Characteristics of a XIP ‐resistant xylanase from Neocallimastix sp. GMLF 1 and its advantage in barley malt saccharification

Summary The well‐studied xylanase inhibitor protein ( XIP ‐I) regularly inhibits fungi‐derived xylanases, yet some fungal xylanases are not inhibited by XIP ‐I. Based on the sequence alignment with the known XIP ‐I resistant NpXyn11A from Neocallimastix patriciarum , a new annotated xylanase from ruminal fungus Neocallimastix sp. GMLF 1 was found, noted as Xyn1B, which shared 77.8% of sequence identity with NpXyn11A and was proved to be resistant to XIP ‐I. To evaluate the performance of a XIP resistant xylanase used in barley malt saccharification, a XIP ‐I sensitive xylanase ThXyn1 from Trichoderma harzianum was chosen as a control. The barley malt saccharification experiment was carried out on the condition with or without extra XIP ‐I added.
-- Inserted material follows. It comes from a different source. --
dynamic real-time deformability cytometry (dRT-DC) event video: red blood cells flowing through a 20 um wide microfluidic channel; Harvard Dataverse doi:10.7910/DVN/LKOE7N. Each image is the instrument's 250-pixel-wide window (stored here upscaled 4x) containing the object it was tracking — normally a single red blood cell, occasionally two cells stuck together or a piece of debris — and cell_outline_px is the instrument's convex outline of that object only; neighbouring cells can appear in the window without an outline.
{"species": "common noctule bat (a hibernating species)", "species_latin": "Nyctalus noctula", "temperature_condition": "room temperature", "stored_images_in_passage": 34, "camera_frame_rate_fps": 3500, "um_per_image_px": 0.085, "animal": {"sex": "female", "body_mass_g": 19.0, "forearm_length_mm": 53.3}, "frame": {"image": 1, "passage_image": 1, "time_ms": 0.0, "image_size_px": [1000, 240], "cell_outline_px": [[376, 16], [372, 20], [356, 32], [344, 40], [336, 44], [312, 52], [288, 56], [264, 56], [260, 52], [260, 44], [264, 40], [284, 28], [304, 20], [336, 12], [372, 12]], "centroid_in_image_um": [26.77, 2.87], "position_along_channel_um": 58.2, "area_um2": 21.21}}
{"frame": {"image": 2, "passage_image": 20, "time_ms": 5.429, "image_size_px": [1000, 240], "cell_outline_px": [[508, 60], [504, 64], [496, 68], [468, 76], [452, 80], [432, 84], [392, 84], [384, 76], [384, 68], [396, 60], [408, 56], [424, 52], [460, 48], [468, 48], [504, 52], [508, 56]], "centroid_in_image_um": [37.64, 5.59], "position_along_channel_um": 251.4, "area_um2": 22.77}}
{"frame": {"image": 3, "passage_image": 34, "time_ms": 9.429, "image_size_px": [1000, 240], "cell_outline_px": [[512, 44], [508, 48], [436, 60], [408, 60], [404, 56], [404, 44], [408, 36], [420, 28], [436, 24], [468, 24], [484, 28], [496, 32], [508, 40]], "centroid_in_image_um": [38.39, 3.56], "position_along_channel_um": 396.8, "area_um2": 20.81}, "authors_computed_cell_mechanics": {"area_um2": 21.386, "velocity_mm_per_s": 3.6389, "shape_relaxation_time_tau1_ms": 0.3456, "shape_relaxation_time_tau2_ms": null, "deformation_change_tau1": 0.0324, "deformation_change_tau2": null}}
The results showed that Xyn1B displayed only slight difference in presence and absence of added XIP ‐I, with the difference of xylose released (ΔX) and the difference of mash clarity (ΔA) being 0.17 g L −1 ( P  >   0.05) and 0.007 ( P  > 0.05), respectively; while those for ThXyn1 group reached 0.96 g L −1 ( P  < 0.01) and 0.095 ( P  < 0.05), indicating that XIP ‐I did not adversely affect Xyn1B's function, but did affect ThXyn1's function. Our work for the first time suggested that a xylanase with resistance to xylanase inhibitor proteins might have an advantage in barley malt saccharification over an inhibitor sensitive xylanase.